What are the challenges to addressing questions about the impacts
of variations among Head Start programs within the impact study?
All Head Start programs share a common philosophy, provide core
services, and are required to meet Performance Standards, as explained
earlier. Beyond this, local programs are free to vary their practices
and approaches. For example, some programs serve only 4-year-olds
and others serve 3- and 4-year-olds; some programs operate part-day,
part-year and others operate full-day, full-year; and programs are
operated by a range of community-based organizations including but
not limited to Community Action Agencies and public school systems.
Committee members highlighted this program variability as a key
methodological challenge and believe that these dimensions could
be related to important variations in impact. Therefore, the Committee
urges the Department to develop a research design that documents
fully the variability that exists in the sample and takes that variability
into account in the analysis as fully as possible. Some members
of the Committee also believe, as noted below, that the Department
should consider whether additional studies are needed to assess
the variations in impact of different program designs within Head
Start.
What are the challenges posed by seeking a design that will
produce findings with maximum relevance for the future of Head Start
and other early childhood programs? To what degree should the program
selection process include forms of Head Start that may increase
in quantity and significance as Head Start programs continue to
evolve to meet family and community needs?
Part of the criticism of early studies of Head Start was that by
the time the information became available, the findings were no
longer relevant to the program.
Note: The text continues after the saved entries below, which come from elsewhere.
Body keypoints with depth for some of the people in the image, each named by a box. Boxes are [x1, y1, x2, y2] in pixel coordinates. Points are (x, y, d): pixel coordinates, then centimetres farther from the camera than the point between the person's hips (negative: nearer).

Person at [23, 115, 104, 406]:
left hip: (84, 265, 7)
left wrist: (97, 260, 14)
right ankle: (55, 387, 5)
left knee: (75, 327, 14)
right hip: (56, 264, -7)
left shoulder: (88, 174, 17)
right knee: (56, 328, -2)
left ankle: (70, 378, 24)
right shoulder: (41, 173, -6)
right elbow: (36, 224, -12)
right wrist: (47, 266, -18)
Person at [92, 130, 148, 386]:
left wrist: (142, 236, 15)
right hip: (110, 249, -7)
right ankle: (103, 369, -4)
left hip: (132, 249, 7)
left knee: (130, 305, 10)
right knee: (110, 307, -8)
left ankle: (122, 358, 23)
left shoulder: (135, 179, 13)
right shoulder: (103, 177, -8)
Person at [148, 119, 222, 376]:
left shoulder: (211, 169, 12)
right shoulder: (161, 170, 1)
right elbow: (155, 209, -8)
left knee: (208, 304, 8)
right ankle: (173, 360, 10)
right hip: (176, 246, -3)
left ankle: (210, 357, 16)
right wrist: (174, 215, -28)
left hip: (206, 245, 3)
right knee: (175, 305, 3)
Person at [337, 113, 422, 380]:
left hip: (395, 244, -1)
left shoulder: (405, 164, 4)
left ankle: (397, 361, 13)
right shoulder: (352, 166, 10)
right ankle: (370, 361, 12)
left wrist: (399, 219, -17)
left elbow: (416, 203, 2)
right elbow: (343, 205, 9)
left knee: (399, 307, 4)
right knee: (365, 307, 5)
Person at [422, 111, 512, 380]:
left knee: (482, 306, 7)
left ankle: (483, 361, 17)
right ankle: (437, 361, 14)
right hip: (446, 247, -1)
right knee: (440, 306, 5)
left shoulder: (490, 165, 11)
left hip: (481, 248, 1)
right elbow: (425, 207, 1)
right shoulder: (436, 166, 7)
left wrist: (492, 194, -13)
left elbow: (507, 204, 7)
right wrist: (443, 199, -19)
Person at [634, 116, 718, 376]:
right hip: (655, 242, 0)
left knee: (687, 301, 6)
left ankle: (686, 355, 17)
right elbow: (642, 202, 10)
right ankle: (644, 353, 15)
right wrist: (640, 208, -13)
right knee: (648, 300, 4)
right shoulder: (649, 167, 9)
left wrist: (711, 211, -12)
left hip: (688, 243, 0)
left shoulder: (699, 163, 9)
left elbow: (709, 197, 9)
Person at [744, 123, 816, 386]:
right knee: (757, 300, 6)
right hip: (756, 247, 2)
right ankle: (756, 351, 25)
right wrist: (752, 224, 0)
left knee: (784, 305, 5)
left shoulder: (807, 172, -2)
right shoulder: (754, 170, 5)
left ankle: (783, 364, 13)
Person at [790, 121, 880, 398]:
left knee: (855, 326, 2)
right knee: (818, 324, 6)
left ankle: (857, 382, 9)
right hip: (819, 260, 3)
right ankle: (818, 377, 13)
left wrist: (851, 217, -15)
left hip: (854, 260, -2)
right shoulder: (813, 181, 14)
Thus, the Committee discussed whether
the impact study or studies should include analysis of the newest
versions of the program (e.g., father involvement initiatives; two
years versus one year of services; full-day, full-year services)
in order to determine how these permutations differentially influence
outcomes for children and families. Such an approach could provide
insight into how Head Start and other early childhood programs implement
variations on the Head Start model that are responsive to the needs
of children and families as changing demographics, work requirements,
and other social and economic factors alter the resources and social
supports available in communities. The Committee also discussed
whether the "Head Start of the Future" approach could lead to an
impact study or studies which went beyond a focus on Head Start
alone, to look at the combination of different forms or levels of
investment across Head Start, child care, and prekindergarten. Understanding
how communities are able to blend these programs would be useful
information for policymakers and administrators.
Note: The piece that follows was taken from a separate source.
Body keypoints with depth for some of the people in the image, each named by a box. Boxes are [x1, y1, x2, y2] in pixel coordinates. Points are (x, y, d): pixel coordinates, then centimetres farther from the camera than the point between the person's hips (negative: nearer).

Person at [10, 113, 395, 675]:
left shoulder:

In the end, the Committee concluded that given limited resources
and the framework for the research questions identified by the Congress,
these other important questions will be only very partially addressed
by the impact research. The first issue, the effect of emerging
program designs within Head Start, can only be addressed to the
extent that there is oversampling of programs with those characteristics.
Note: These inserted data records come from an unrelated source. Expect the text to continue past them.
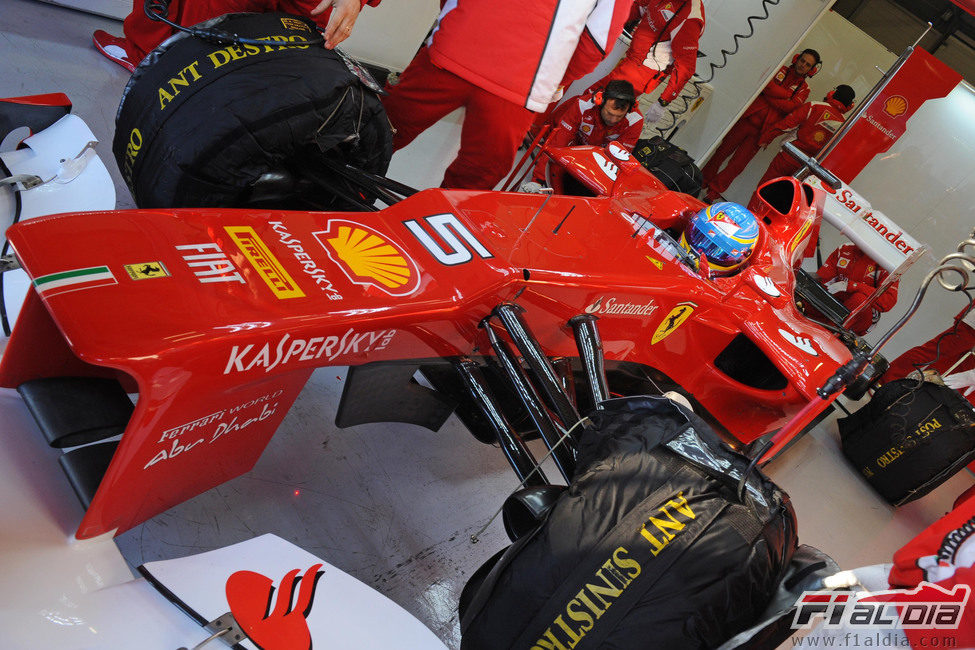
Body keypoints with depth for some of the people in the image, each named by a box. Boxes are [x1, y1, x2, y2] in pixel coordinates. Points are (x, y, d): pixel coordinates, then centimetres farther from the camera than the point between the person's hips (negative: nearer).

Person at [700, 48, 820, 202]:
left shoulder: (804, 89, 9)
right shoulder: (780, 69, 9)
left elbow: (791, 106, -10)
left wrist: (770, 95, -12)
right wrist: (786, 95, -12)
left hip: (761, 131, 0)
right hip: (747, 119, 0)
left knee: (737, 164, -3)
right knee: (723, 151, 5)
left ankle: (713, 191, 4)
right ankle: (704, 179, 21)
The second issue, the impact of community-wide strategies, will
not be addressed by this design, although the documentation of the
experiences of control group children as well as Head Start children
may provide useful background information for future study designs.
Because the first research question, in particular, is so important
to the future of Head Start, the Committee does recommend that the
impact study or studies must be embedded in a rich overall research
agenda for Head Start including attention to program variation.
Some members of the Committee would specifically urge the Department
to pay particular attention in designing its research agenda to
Option II in Appendix B, which would allow for a systematic approach
to studying program variation in Head Start, so that different program
strategies could be compared directly.